Tari gulped. Note to self: Never, ever touch Mira's marshmallows.

"I think the island has officially twisted my sense of humor, Mistress Kenna,"

Tari said, trying to shake off the mental image of Mira's revenge.

"Mistress? That's new," Kenna said, arching an eyebrow. "Is that a promotion or a demotion?"

"I just thought you deserved more respect than I've been giving you," Tari replied shyly.

Kenna let out a laugh so booming it seemed to push back the fog.

"Don't tell me Mira put you up to this? That little mischief-maker is trying to turn my camp into a formal court."

Mira raised her hands in mock innocence.

"I'm just a humble soldier, Boss. I have no idea what the civilian is talking about."

"Whether you came up with it or not, Tari, it doesn't suit you,"

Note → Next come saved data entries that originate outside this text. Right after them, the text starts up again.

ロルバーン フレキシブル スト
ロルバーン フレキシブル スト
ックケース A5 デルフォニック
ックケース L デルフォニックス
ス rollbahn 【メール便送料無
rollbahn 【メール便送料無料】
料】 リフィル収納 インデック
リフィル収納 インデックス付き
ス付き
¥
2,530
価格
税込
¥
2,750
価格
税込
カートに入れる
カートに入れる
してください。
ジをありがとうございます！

Kenna said, her expression softening into a smirk. "Where's the cheeky, stubborn girl who disagrees at everything and curses the heavens ? Drop the 'Mistress' immediately. It sounds like a title for someone who owns a whip and a dungeon. Call me Valkyrie, or Val, or just Kenna. Choose your poison; they all kill you the same way."

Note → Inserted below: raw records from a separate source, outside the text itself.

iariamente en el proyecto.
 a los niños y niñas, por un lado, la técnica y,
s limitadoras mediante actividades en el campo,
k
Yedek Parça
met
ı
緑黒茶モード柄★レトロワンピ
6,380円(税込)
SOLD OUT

Tari blushed, nodding in embarrassment, while Mira turned away to hide a silent, mocking tremor of laughter.

"Ah! Finally. We're across," Kenna sighed.

The transition was subtle. The air grew colder, and the bridge finally met solid—or solid-ish—ground. Standing at the threshold was a signpost that looked like it had been designed by a manic taxidermist. It was fashioned from a giant creature's femur and weathered cedar, with an arrow painted in dark, oxidized blood pointing toward the mist.

The sign read: TROLL'S GATEWAY.

"Troll's Gateway?"

Tari whispered to herself. The path ahead was a narrow shelf of rock, vanishing into a fog so thick it felt like walking into a wall of wet wool. She began to wonder if the legends of trolls were as literal as the dragons.

"Sound the Ukuleh, Agnes. Let them know the circus has arrived,"

Kenna commanded.

" Yes boss!"

A scout near the front, a woman built like an oak tree with intricate dark markings tattooed across her cheeks, reached for a massive, tusk-like horn strapped to her back. The instrument was carved with weeping figures and bound in silver wire.

Agnes took a deep breath, her chest expanding to an impossible size, and blew.

The sound wasn't a note; it was a physical force. A low, vibrating bellow that shook the very stones beneath their feet. Above them, the Hell-crows shrieked in terror, taking flight in a chaotic black cloud that blotted out the dim light.

"Who are we alerting, Val?" Tari asked, her hands over her ears.

"Brace yourself, Tari,"

Kenna said, her eyes flashing with a mix of pride and grim anticipation. "You're about to meet the elite lunatics of this rock. The Merlin Crew."

"The Merlin... what now?" Tari started to ask, but her words were cut short by a sound coming from the mist ahead—a rhythmic, metallic clanking that sounded like a giant walking in iron boots.